На грубо сколоченном деревянном столе в помещении для облучения лежит грязно-желтый кругляш, блок парафина, в середине которого просверлена дыра. В нее вставлена ампула с солями радия и порошком бериллия — берлинский источник нейтронов. Случайная находка Энрико Ферми, что парафин замедляет нейтроны бериллия и благодаря этому повышает вероятность их проникновения в ядро урана, стала уже неотъемлемой составной частью стандартного процесса получения трансурановых элементов. В измерительной комнате определяется радиоактивность облученных проб. Здесь воображение Лизы Мейтнер и ловкость рук Отто Гана произвели неповторимую череду аппаратуры, которая в тысячу раз чувствительнее обычных методов измерения. Когда-то, лет тридцать назад, Ган научился у Рамсея и Резерфорда делать примитивную, но вполне пригодную аппаратуру для измерений из консервных банок и старых емкостей из-под масла. Так же и теперь он сам мастерил для себя счетчики Гейгера. Они были скрыты в раскладных свинцовых ящичках и подсоединялись к усилителям серебристыми вакуумными трубками, которые, в свою очередь, тоже были соединены с электрическими счетными устройствами. Переплетения проводов вели к 90-вольтовым батареям, формой и размерами напоминавшими коробку сигар. Они стояли на вставном днище под столешницей.

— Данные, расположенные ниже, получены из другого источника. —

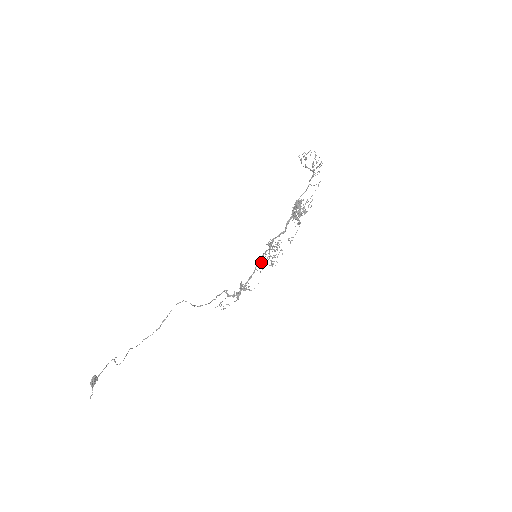
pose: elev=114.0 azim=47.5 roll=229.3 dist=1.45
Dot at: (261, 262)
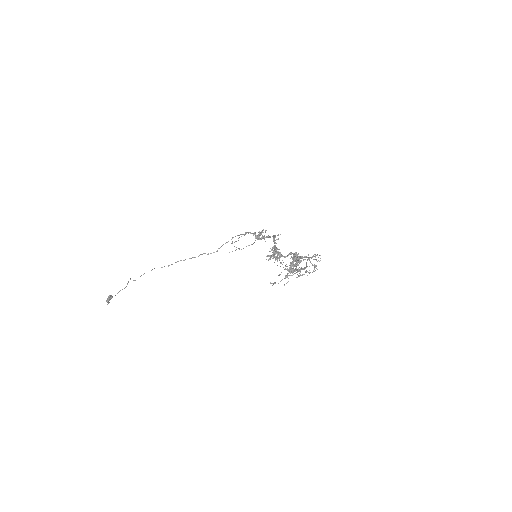
Dot at: (278, 235)
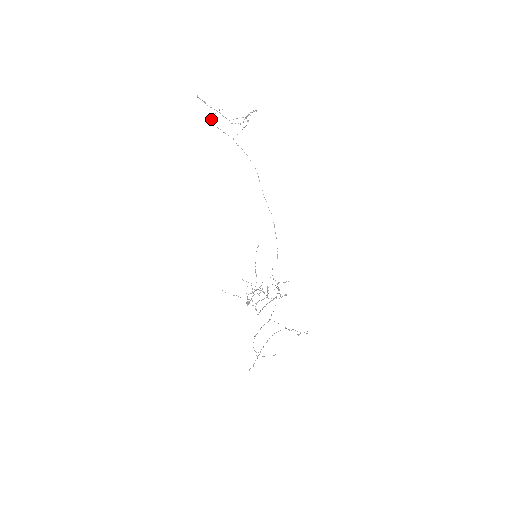
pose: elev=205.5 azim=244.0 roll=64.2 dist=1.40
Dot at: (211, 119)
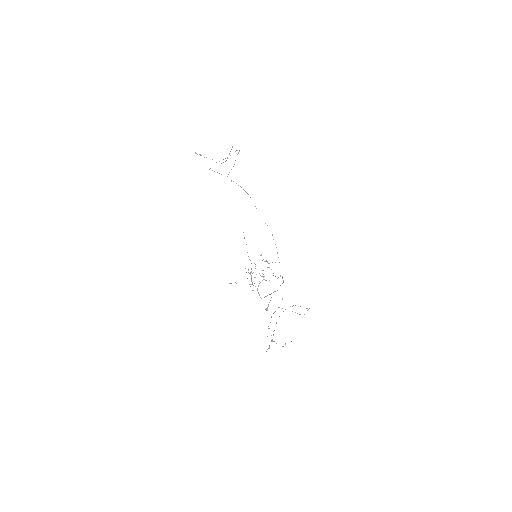
Dot at: occluded
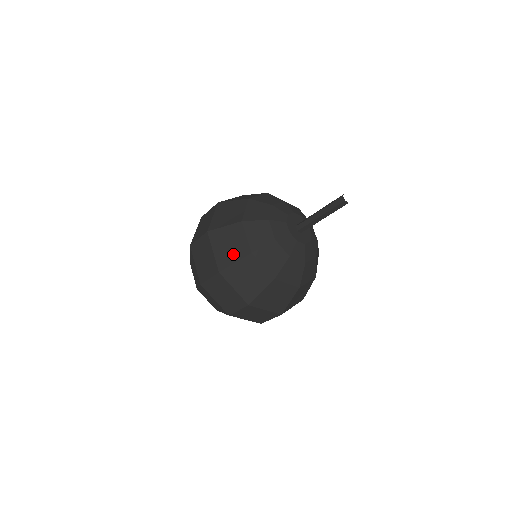
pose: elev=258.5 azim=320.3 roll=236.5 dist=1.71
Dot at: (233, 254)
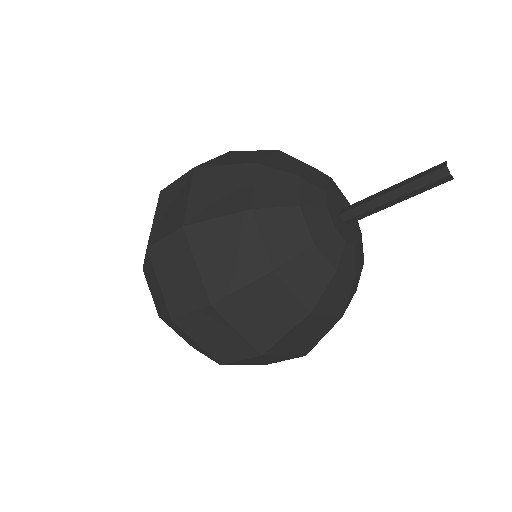
Dot at: (237, 271)
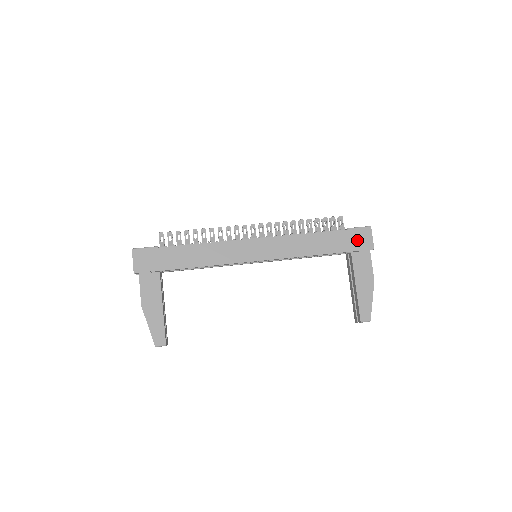
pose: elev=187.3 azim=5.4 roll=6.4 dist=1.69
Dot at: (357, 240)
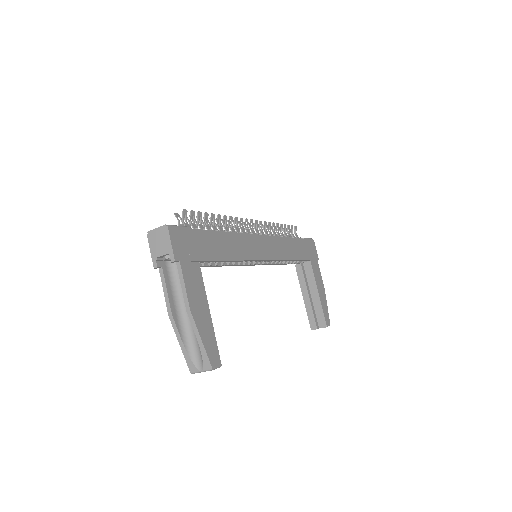
Dot at: (310, 250)
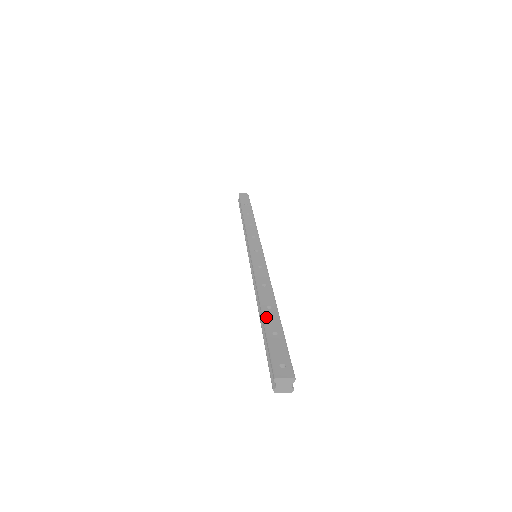
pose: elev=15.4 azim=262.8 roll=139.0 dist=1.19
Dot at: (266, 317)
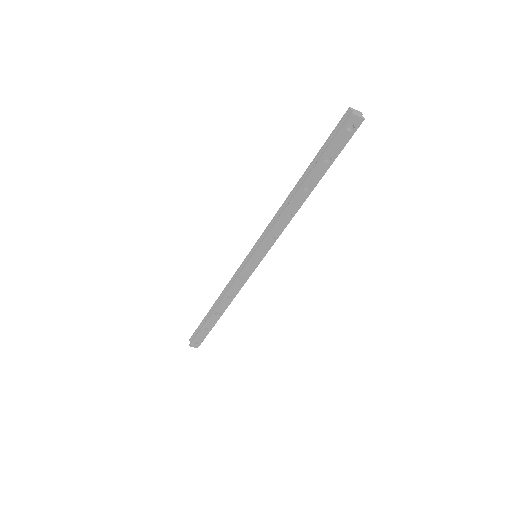
Dot at: (309, 169)
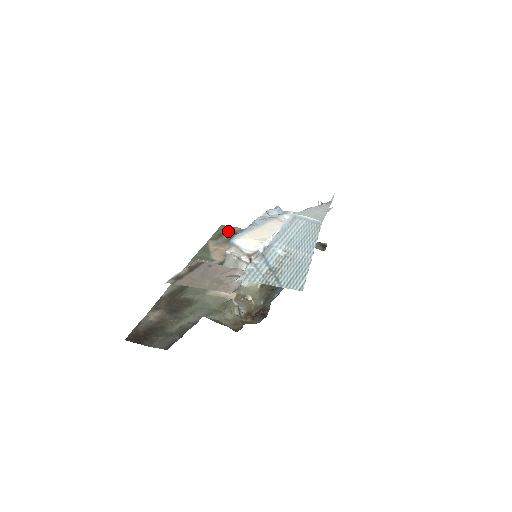
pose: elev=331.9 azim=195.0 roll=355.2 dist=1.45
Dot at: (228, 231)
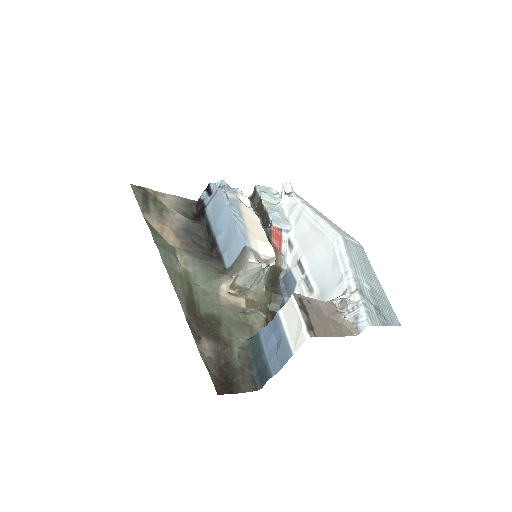
Dot at: (146, 196)
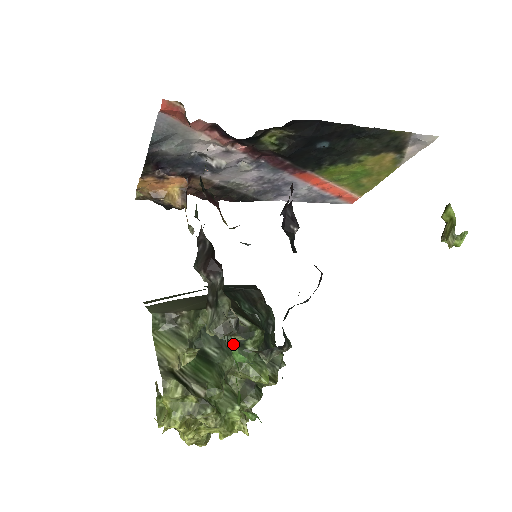
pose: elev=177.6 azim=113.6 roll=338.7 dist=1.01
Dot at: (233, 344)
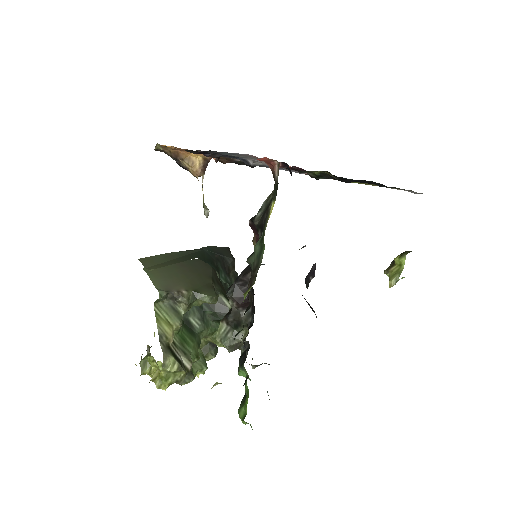
Dot at: (212, 318)
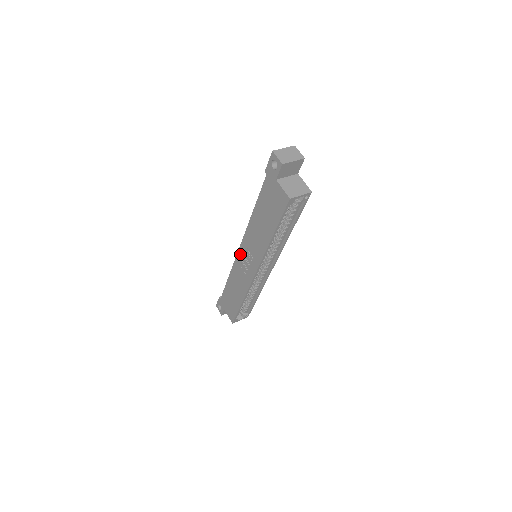
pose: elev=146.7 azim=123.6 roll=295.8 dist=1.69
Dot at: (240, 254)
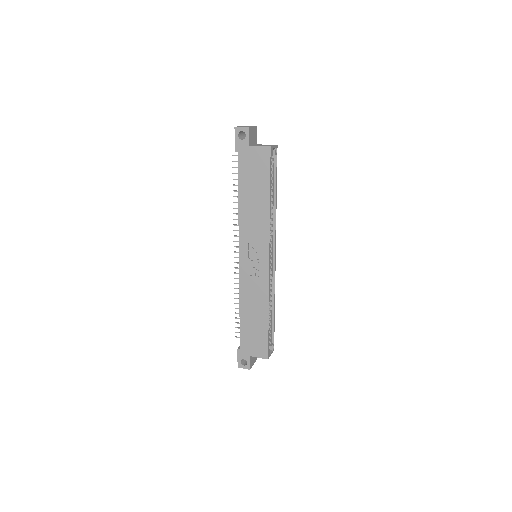
Dot at: (243, 262)
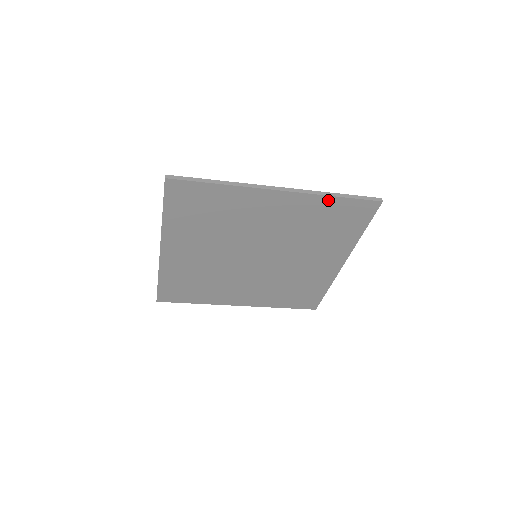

Когда десятого декабря 1938 года Энрико Ферми вручается Нобелевская премия по физике — за его новаторские эксперименты с искусственной радиоактивностью и за открытие медленных нейтронов, — дуэт из Далема, еще сам того не ведая, прямиком движется к событию, которое не только доведет до абсурда четыре года исследований трансурановых элементов, но и до основания потрясет ядерную физику. В середине декабря они сталкиваются с ошеломляющим фактом, что их искусственный радий, полученный после облучения урана, химически ведет себя вовсе не как радий. Ибо при первом выделении он не концентрируется в таких однозначных количествах, как они привыкли ждать от этого элемента. В субботу, семнадцатого декабря 1938 года Ган отправляется в финансовое управление, где опять пытается ускорить ход заявления Лизы «Сары» Мейтнер на получение пенсии. Он еще надеется подтолкнуть делопроизводителя при помощи контролируемого приступа ярости. Однако тактика волокиты в органах нацелена в перспективе на полное присвоение еврейской собственности и на отказ беглым евреям в их притязаниях на пенсию.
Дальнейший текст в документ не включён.